*What to produce:* Repeat every entry exactly. Pictures stay out.

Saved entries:
....................

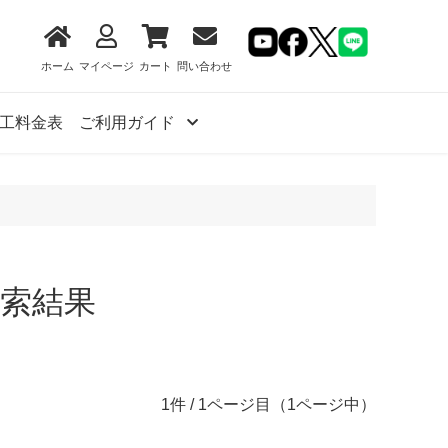
ホーム
マイページ
カート
問い合わせ
工料金表
ご利用ガイド
検索結果
1件 / 1ページ目（1ページ中）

....................

*Exercise response:*
ホーム
マイページ
カート
問い合わせ
工料金表
ご利用ガイド
検索結果
1件 / 1ページ目（1ページ中）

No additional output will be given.